Эту картину в раме дальней двери она объяснила извинительным вздохом («мужчины, мол, любят строить») и спросила, позвать ли мужа.
Нет.
Стоя посреди слегка наклонного пола и производя маленькие вопросительные звуки, она проделала знакомые явайские жесты кистями рук и пальцами, предлагая мне этой схемой шутливой учтивости выбрать между качалкой и диваном (их постелью в ночные часы). Говорю «знакомые», ибо однажды она пригласила меня с таким же «танцем рук» в бердслейскую нашу гостиную, когда происходила там ее вечеринка. Мы оба присели на диван. Любопытно: хотя в сущности ее красота увяла, мне стало ясно только теперь – в этот безнадежно поздний час жизненного дня – как она похожа – как всегда была похожа – на рыжеватую Венеру Боттичелли – тот же мягкий нос, та же дымчатая прелесть. В глубине кармана мои пальцы тихонько выпустили, только чуточку подтолкнув его поглубже в платок, в котором он ютился, мой неупотребленный кольт.
«Это не тот, который мне нужен», сказал я.
Расплывчатое выражение радушия ушло из ее глаз. Ее лоб наморщился, как в старые, горькие дни:
«Какой – тот?»
«Где он? Живо!»
«Слушай», сказала она, склонив набок голову и тряся ею в таком положении: «Слушай, ты не будешь начинать все это снова».
«Очень даже буду», сказал я, и в продолжение минуты (как ни странно, это оказалось единственной благостной, приемлемой минутой за все наше свидание) мы смотрели друг на дружку, ощетинившись, словно она все еще была моя.

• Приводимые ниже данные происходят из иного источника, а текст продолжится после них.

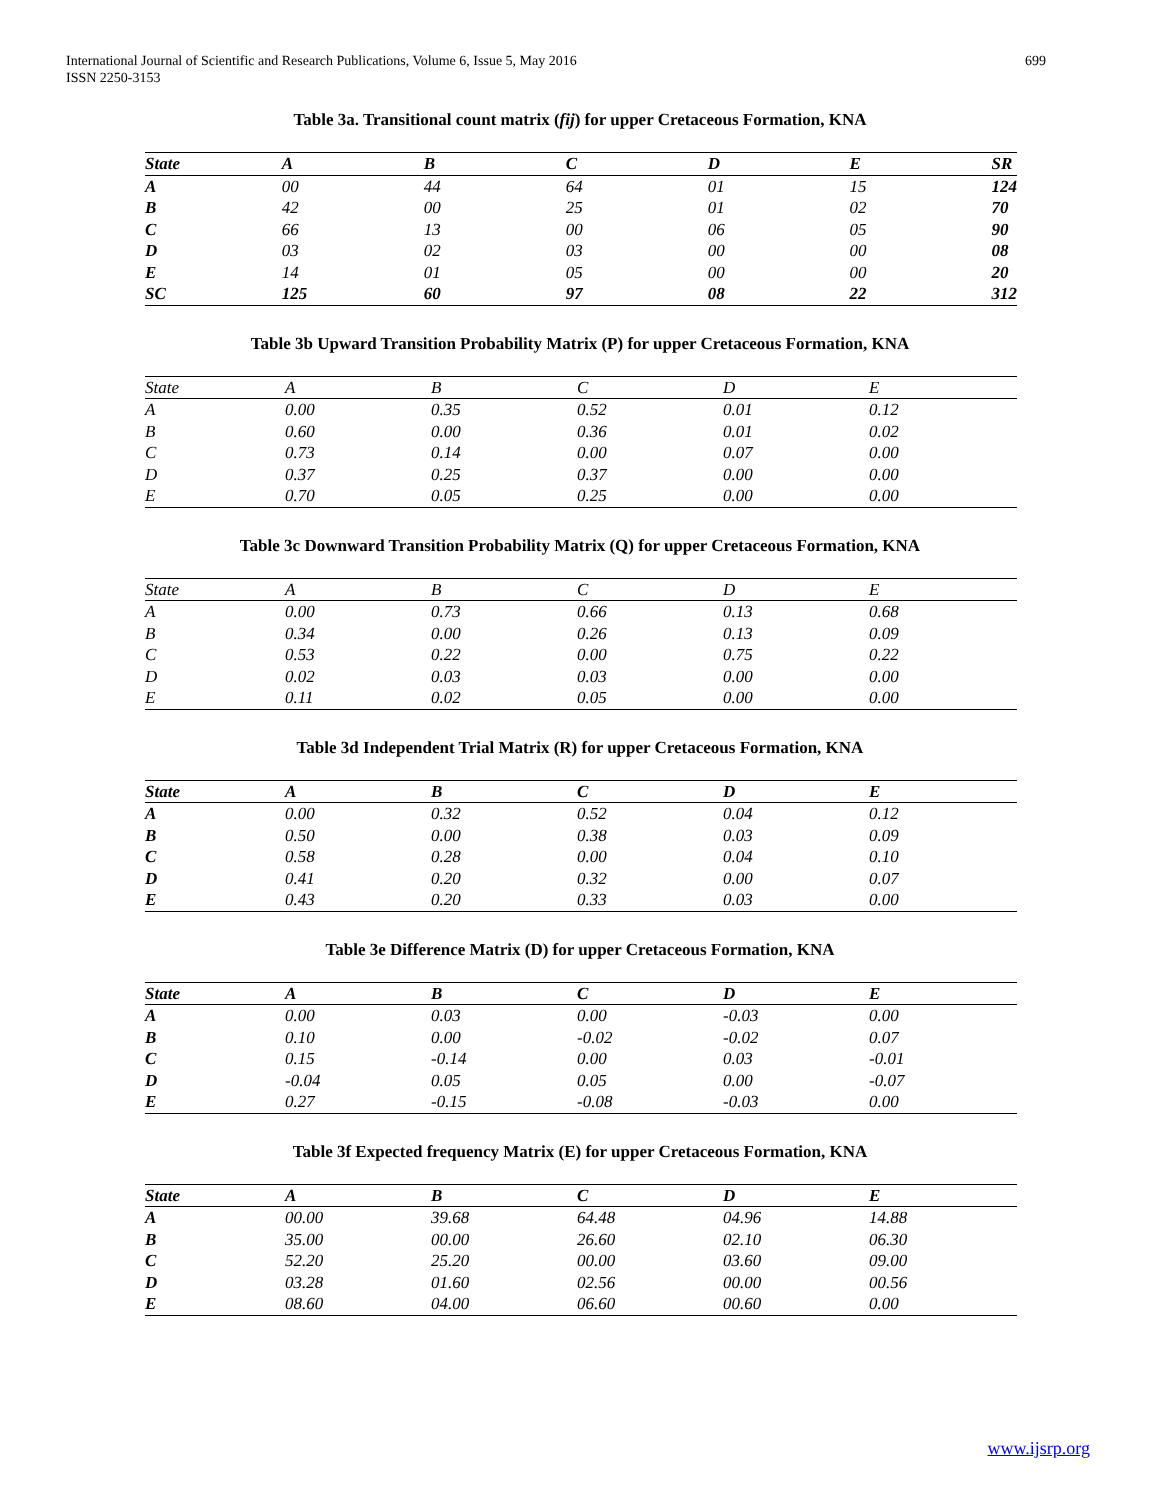International Journal of Scientific and Research Publications, Volume 6, Issue 5, May 2016
ISSN 2250-3153
699
Table 3a. Transitional count matrix (fij) for upper Cretaceous Formation, KNA
| State | A | B | C | D | E | SR |
| --- | --- | --- | --- | --- | --- | --- |
| A | 00 | 44 | 64 | 01 | 15 | 124 |
| B | 42 | 00 | 25 | 01 | 02 | 70 |
| C | 66 | 13 | 00 | 06 | 05 | 90 |
| D | 03 | 02 | 03 | 00 | 00 | 08 |
| E | 14 | 01 | 05 | 00 | 00 | 20 |
| SC | 125 | 60 | 97 | 08 | 22 | 312 |
Table 3b Upward Transition Probability Matrix (P) for upper Cretaceous Formation, KNA
| State | A | B | C | D | E |
| --- | --- | --- | --- | --- | --- |
| A | 0.00 | 0.35 | 0.52 | 0.01 | 0.12 |
| B | 0.60 | 0.00 | 0.36 | 0.01 | 0.02 |
| C | 0.73 | 0.14 | 0.00 | 0.07 | 0.00 |
| D | 0.37 | 0.25 | 0.37 | 0.00 | 0.00 |
| E | 0.70 | 0.05 | 0.25 | 0.00 | 0.00 |
Table 3c Downward Transition Probability Matrix (Q) for upper Cretaceous Formation, KNA
| State | A | B | C | D | E |
| --- | --- | --- | --- | --- | --- |
| A | 0.00 | 0.73 | 0.66 | 0.13 | 0.68 |
| B | 0.34 | 0.00 | 0.26 | 0.13 | 0.09 |
| C | 0.53 | 0.22 | 0.00 | 0.75 | 0.22 |
| D | 0.02 | 0.03 | 0.03 | 0.00 | 0.00 |
| E | 0.11 | 0.02 | 0.05 | 0.00 | 0.00 |
Table 3d Independent Trial Matrix (R) for upper Cretaceous Formation, KNA
| State | A | B | C | D | E |
| --- | --- | --- | --- | --- | --- |
| A | 0.00 | 0.32 | 0.52 | 0.04 | 0.12 |
| B | 0.50 | 0.00 | 0.38 | 0.03 | 0.09 |
| C | 0.58 | 0.28 | 0.00 | 0.04 | 0.10 |
| D | 0.41 | 0.20 | 0.32 | 0.00 | 0.07 |
| E | 0.43 | 0.20 | 0.33 | 0.03 | 0.00 |
Table 3e Difference Matrix (D) for upper Cretaceous Formation, KNA
| State | A | B | C | D | E |
| --- | --- | --- | --- | --- | --- |
| A | 0.00 | 0.03 | 0.00 | -0.03 | 0.00 |
| B | 0.10 | 0.00 | -0.02 | -0.02 | 0.07 |
| C | 0.15 | -0.14 | 0.00 | 0.03 | -0.01 |
| D | -0.04 | 0.05 | 0.05 | 0.00 | -0.07 |
| E | 0.27 | -0.15 | -0.08 | -0.03 | 0.00 |
Table 3f Expected frequency Matrix (E) for upper Cretaceous Formation, KNA
| State | A | B | C | D | E |
| --- | --- | --- | --- | --- | --- |
| A | 00.00 | 39.68 | 64.48 | 04.96 | 14.88 |
| B | 35.00 | 00.00 | 26.60 | 02.10 | 06.30 |
| C | 52.20 | 25.20 | 00.00 | 03.60 | 09.00 |
| D | 03.28 | 01.60 | 02.56 | 00.00 | 00.56 |
| E | 08.60 | 04.00 | 06.60 | 00.60 | 0.00 |
www.ijsrp.org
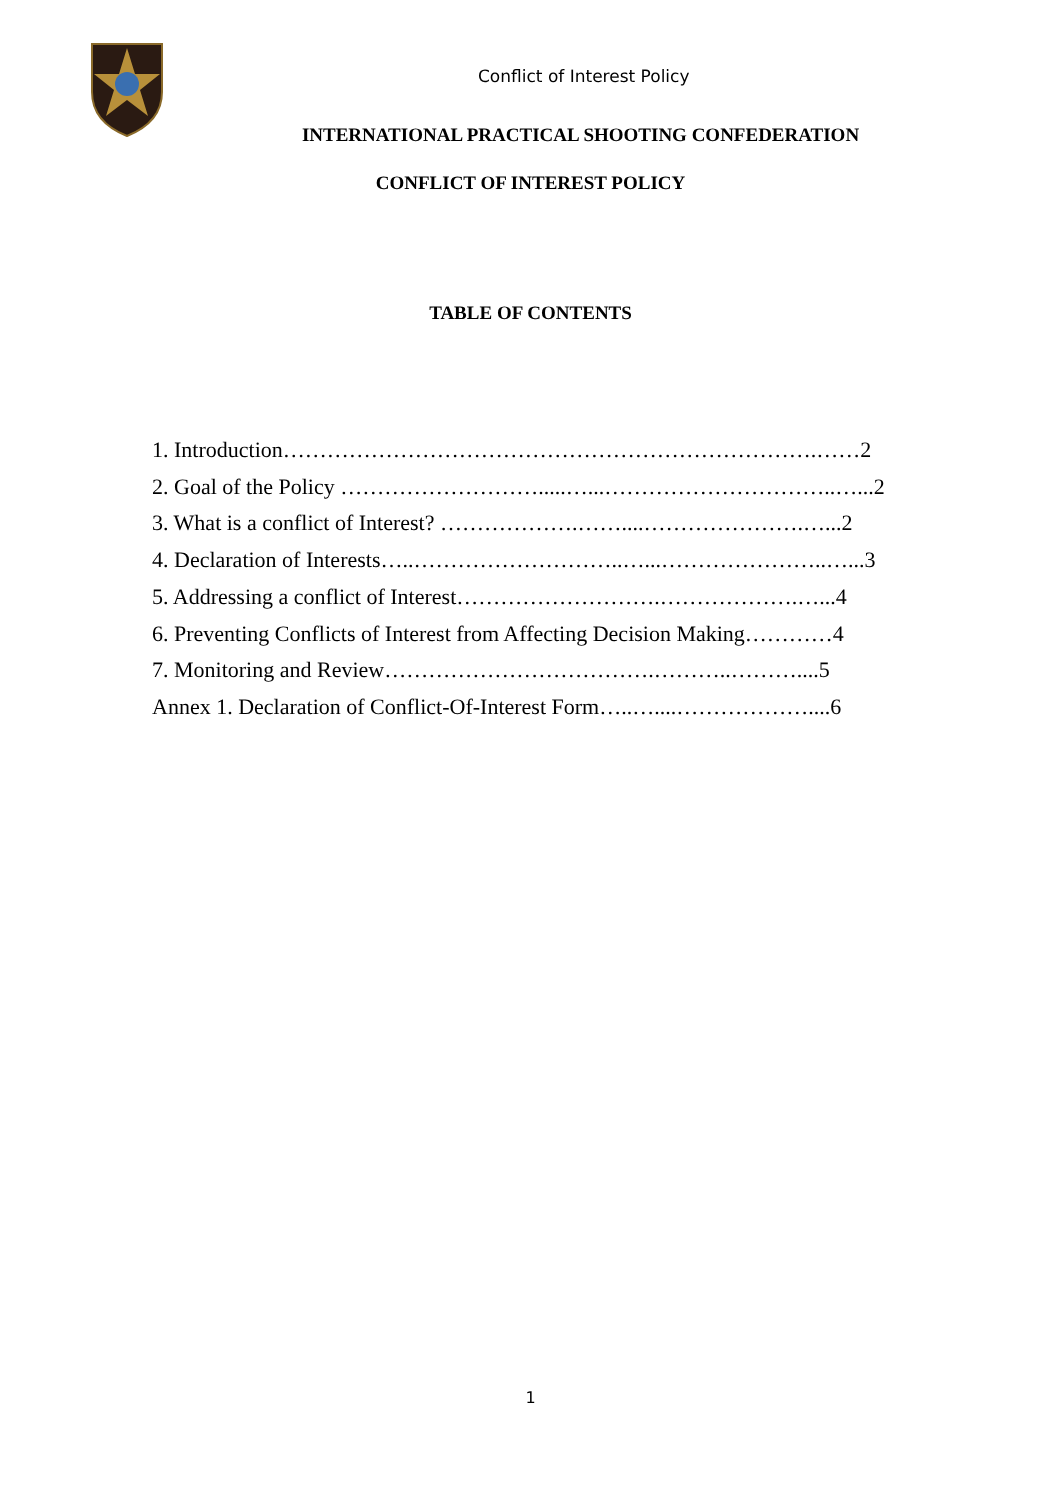Conflict of Interest Policy
INTERNATIONAL PRACTICAL SHOOTING CONFEDERATION
CONFLICT OF INTEREST POLICY
TABLE OF CONTENTS
1. Introduction……………………………………………………………….……2
2. Goal of the Policy ……………………….....…...…………………………..…...2
3. What is a conflict of Interest? ……………….……....………………….…...2
4. Declaration of Interests…..………………………..…...…………………..…...3
5. Addressing a conflict of Interest……………………….……………….…...4
6. Preventing Conflicts of Interest from Affecting Decision Making…………4
7. Monitoring and Review……………………………….………..………....5
Annex 1. Declaration of Conflict-Of-Interest Form…..…....………………....6
1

Как умная девочка, она первая овладела собой.
Из ее последующих слов выяснилось, что Дик ничего не знал обо всей этой истории. Он думал, что она моя дочь. Он думал, что она родилась в знатной семье и убежала из дому ради того, чтобы мыть посуду в трактире. Он всему верил. Зачем осложнять и так трудное положение, зачем разгребать всю эту грязь?

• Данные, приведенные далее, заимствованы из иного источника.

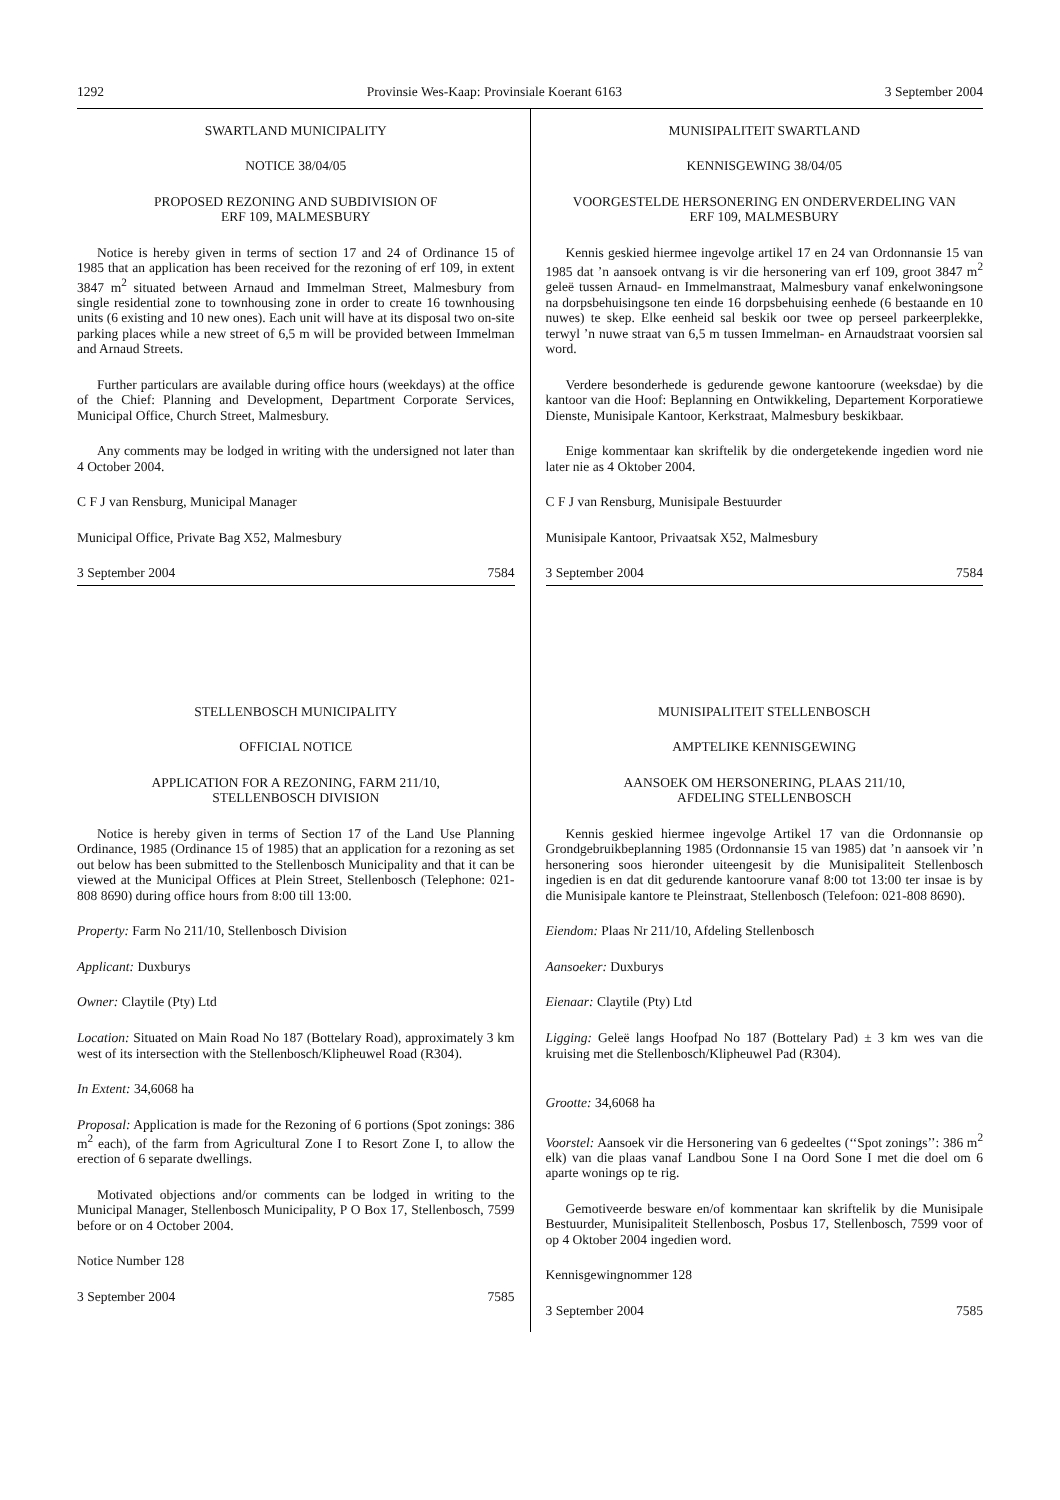1292 Provinsie Wes-Kaap: Provinsiale Koerant 6163 3 September 2004
SWARTLAND MUNICIPALITY
NOTICE 38/04/05
PROPOSED REZONING AND SUBDIVISION OF
ERF 109, MALMESBURY
Notice is hereby given in terms of section 17 and 24 of Ordinance 15 of 1985 that an application has been received for the rezoning of erf 109, in extent 3847 m<sup>2</sup> situated between Arnaud and Immelman Street, Malmesbury from single residential zone to townhousing zone in order to create 16 townhousing units (6 existing and 10 new ones). Each unit will have at its disposal two on-site parking places while a new street of 6,5 m will be provided between Immelman and Arnaud Streets.
Further particulars are available during office hours (weekdays) at the office of the Chief: Planning and Development, Department Corporate Services, Municipal Office, Church Street, Malmesbury.
Any comments may be lodged in writing with the undersigned not later than 4 October 2004.
C F J van Rensburg, Municipal Manager
Municipal Office, Private Bag X52, Malmesbury
3 September 2004 7584
STELLENBOSCH MUNICIPALITY
OFFICIAL NOTICE
APPLICATION FOR A REZONING, FARM 211/10,
STELLENBOSCH DIVISION
Notice is hereby given in terms of Section 17 of the Land Use Planning Ordinance, 1985 (Ordinance 15 of 1985) that an application for a rezoning as set out below has been submitted to the Stellenbosch Municipality and that it can be viewed at the Municipal Offices at Plein Street, Stellenbosch (Telephone: 021-808 8690) during office hours from 8:00 till 13:00.
Property: Farm No 211/10, Stellenbosch Division
Applicant: Duxburys
Owner: Claytile (Pty) Ltd
Location: Situated on Main Road No 187 (Bottelary Road), approximately 3 km west of its intersection with the Stellenbosch/Klipheuwel Road (R304).
In Extent: 34,6068 ha
Proposal: Application is made for the Rezoning of 6 portions (Spot zonings: 386 m<sup>2</sup> each), of the farm from Agricultural Zone I to Resort Zone I, to allow the erection of 6 separate dwellings.
Motivated objections and/or comments can be lodged in writing to the Municipal Manager, Stellenbosch Municipality, P O Box 17, Stellenbosch, 7599 before or on 4 October 2004.
Notice Number 128
3 September 2004 7585
MUNISIPALITEIT SWARTLAND
KENNISGEWING 38/04/05
VOORGESTELDE HERSONERING EN ONDERVERDELING VAN
ERF 109, MALMESBURY
Kennis geskied hiermee ingevolge artikel 17 en 24 van Ordonnansie 15 van 1985 dat ’n aansoek ontvang is vir die hersonering van erf 109, groot 3847 m<sup>2</sup> geleë tussen Arnaud- en Immelmanstraat, Malmesbury vanaf enkelwoningsone na dorpsbehuisingsone ten einde 16 dorpsbehuising eenhede (6 bestaande en 10 nuwes) te skep. Elke eenheid sal beskik oor twee op perseel parkeerplekke, terwyl ’n nuwe straat van 6,5 m tussen Immelman- en Arnaudstraat voorsien sal word.
Verdere besonderhede is gedurende gewone kantoorure (weeksdae) by die kantoor van die Hoof: Beplanning en Ontwikkeling, Departement Korporatiewe Dienste, Munisipale Kantoor, Kerkstraat, Malmesbury beskikbaar.
Enige kommentaar kan skriftelik by die ondergetekende ingedien word nie later nie as 4 Oktober 2004.
C F J van Rensburg, Munisipale Bestuurder
Munisipale Kantoor, Privaatsak X52, Malmesbury
3 September 2004 7584
MUNISIPALITEIT STELLENBOSCH
AMPTELIKE KENNISGEWING
AANSOEK OM HERSONERING, PLAAS 211/10,
AFDELING STELLENBOSCH
Kennis geskied hiermee ingevolge Artikel 17 van die Ordonnansie op Grondgebruikbeplanning 1985 (Ordonnansie 15 van 1985) dat ’n aansoek vir ’n hersonering soos hieronder uiteengesit by die Munisipaliteit Stellenbosch ingedien is en dat dit gedurende kantoorure vanaf 8:00 tot 13:00 ter insae is by die Munisipale kantore te Pleinstraat, Stellenbosch (Telefoon: 021-808 8690).
Eiendom: Plaas Nr 211/10, Afdeling Stellenbosch
Aansoeker: Duxburys
Eienaar: Claytile (Pty) Ltd
Ligging: Geleë langs Hoofpad No 187 (Bottelary Pad) ± 3 km wes van die kruising met die Stellenbosch/Klipheuwel Pad (R304).
Grootte: 34,6068 ha
Voorstel: Aansoek vir die Hersonering van 6 gedeeltes (‘‘Spot zonings’’: 386 m<sup>2</sup> elk) van die plaas vanaf Landbou Sone I na Oord Sone I met die doel om 6 aparte wonings op te rig.
Gemotiveerde besware en/of kommentaar kan skriftelik by die Munisipale Bestuurder, Munisipaliteit Stellenbosch, Posbus 17, Stellenbosch, 7599 voor of op 4 Oktober 2004 ingedien word.
Kennisgewingnommer 128
3 September 2004 7585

Я возразил, что ей полагается быть благоразумной, полагается быть очень благоразумной девочкой (с этаким голым барабаном под тонкой коричневой материей), ибо, если она рассчитывает на помощь, которую я собирался оказать, то должна понять, что мне нужно знать все.
«Ну-ка, пожалуйста: его имя!»
Как – она думала, что я давно угадал…
Это было такое (тут она улыбнулась лукаво и грустно) сенсационное имя, что я просто никогда не поверю. Она сама едва может поверить.
– Имя его, моя осенняя нимфа.
Ах, это было уже так не важно. Лучше оставить этот разговор.
Не хочу ли курить?
– Нет. Его имя.
Покачала головой чрезвычайно решительно. Считала, что уже поздно устраивать скандал – и что все равно я никогда не поверю невероятному, невероятнейшему. —
Я встал, говоря, что мне пора, привет мужу, приятно было повидать ее.
Сказала, что я напрасно настаиваю – никогда она его не назовет… но что с другой стороны… в конце концов…
«Ты действительно хочешь знать, кто это был? Так вот, это был —».
И тихонько, конфиденциально, высоко подняв узкие брови и выпятив запекшиеся губы, она с легкой иронией, но не без нежности, и как бы издавая приглушенный свист, произнесла имя, которое проницательный читатель давно уже угадал.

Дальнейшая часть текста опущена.